Simple hill climbing is used for the search. Users can specify the weights of six operations for network arrangement through option -w. The six weights correspond to adding a reticulation node, deleting a reticulation node, relocating the head of a reticulation edge, relocating the tail of an edge, reversing the direction of a reticulation edge and replacing a reticulation edge, respectively. By default, the search terminates when a preset limit of consecutive failures is reached (Default is 100, but users can change it through option -f). However, option -m allows users to specify the maximum number of networks examined during the search. Once that number is reached, the program will terminate and return the optimal network found so far. On the other hand, users can use option -d to specify the maximum diameter of an operation for network rearrangement, like what local-SPR does. In order to avoid getting stuck at some local optimum, it is recommended to performed the search multiple times, which users can specify by option -x.
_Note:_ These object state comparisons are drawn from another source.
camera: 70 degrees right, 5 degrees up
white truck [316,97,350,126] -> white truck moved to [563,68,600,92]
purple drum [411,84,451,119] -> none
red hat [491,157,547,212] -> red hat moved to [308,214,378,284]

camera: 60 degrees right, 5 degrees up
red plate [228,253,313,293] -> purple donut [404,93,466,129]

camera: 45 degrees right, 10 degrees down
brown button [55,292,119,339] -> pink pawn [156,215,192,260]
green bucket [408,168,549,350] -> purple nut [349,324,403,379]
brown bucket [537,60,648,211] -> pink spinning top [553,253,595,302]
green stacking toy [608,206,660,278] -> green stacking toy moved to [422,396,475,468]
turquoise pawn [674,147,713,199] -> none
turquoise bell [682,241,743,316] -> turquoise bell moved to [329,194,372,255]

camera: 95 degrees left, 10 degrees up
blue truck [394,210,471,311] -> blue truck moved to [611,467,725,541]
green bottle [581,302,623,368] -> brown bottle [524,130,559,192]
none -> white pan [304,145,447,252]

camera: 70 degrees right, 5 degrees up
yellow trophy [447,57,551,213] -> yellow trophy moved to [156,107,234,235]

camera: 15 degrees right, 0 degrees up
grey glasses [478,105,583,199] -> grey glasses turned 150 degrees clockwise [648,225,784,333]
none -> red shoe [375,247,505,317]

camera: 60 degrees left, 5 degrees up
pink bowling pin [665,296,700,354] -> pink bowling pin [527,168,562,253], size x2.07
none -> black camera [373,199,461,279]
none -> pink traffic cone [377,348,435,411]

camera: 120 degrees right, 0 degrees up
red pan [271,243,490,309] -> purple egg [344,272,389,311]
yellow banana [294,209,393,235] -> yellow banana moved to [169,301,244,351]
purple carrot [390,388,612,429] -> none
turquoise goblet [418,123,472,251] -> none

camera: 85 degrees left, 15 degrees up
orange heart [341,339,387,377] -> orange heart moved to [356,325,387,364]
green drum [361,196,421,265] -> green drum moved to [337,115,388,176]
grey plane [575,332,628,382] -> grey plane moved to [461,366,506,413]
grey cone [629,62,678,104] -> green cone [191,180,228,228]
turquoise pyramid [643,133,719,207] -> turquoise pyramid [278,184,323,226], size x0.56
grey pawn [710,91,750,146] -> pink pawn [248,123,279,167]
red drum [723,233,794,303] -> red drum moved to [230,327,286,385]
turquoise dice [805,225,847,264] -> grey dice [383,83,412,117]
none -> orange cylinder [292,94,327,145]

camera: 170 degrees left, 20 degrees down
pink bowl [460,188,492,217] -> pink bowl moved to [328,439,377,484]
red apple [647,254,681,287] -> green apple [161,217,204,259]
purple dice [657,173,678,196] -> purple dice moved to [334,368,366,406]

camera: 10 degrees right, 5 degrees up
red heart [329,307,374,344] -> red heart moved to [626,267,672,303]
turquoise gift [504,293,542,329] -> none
By default, it is assumed that only one individual is sampled per species in gene trees. However, the option [-a
taxa map
]
allows multiple alleles to be sampled.
If users want to run the computation in parallel. Please specify the number of processors through option -pl.
Examples
#NEXUS BEGIN TREES; Tree geneTree1 = ((a,(b,((x1,y1),z1))),(d,(c,((x2,y2),z2)))); Tree geneTree2 = (((a,b),(x1,y1)),(((x2,z2),d),c)); END; BEGIN PHYLONET; InferNetwork_MP_Allopp (geneTree1,geneTree2) 1 -a <A:a;B:b;C:c;D:d;X:x1,x2;Y:y1,y2;Z:z1,z2>; END;
#NEXUS BEGIN TREES; Tree geneTree1 = (((C2,C1),(((T3,T4),(B2,B1)),((A2,A1),(T1,T2)))),(O2,O1)); Tree geneTree2 = (((C1,C2),(((A2,A1),(T1,T2)),((T3,T4),(B2,B1)))),(O1,O2)); Tree geneTree3 = ((((A2,(B2,T3)),((A1,((T1,T2),T4)),(C2,C1))),B1),(O2,O1)); END; BEGIN PHYLONET; InferNetwork_MP_Allopp (geneTree1,geneTree2,geneTree3) 1 -h {T} -a < O:O2,O1; A:A2,A1; T:T3,T4,T1,T2; B:B2,B1; C:C2,C1>; END;
Command References
- Z. Yan, Z. Cao, Y. Liu, and L. Nakhleh. Species Network Inference in the Presence of Polyploid Complexes Using PhyloNet. Manuscript in preparation.
- Y. Yu, R.M. Barnett, and L. Nakhleh. Parsimonious inference of hybridization in the presence of incomplete lineage sorting. Systematic Biology, vol. 62, no. 5, pp. 738-751, 2013.
- Z. Cao, J. Zhu and L. Nakhleh. Empirical performance of tree-based inference of phylogenetic networks. WABI 2019, vol. 143, 21: 1--21:13.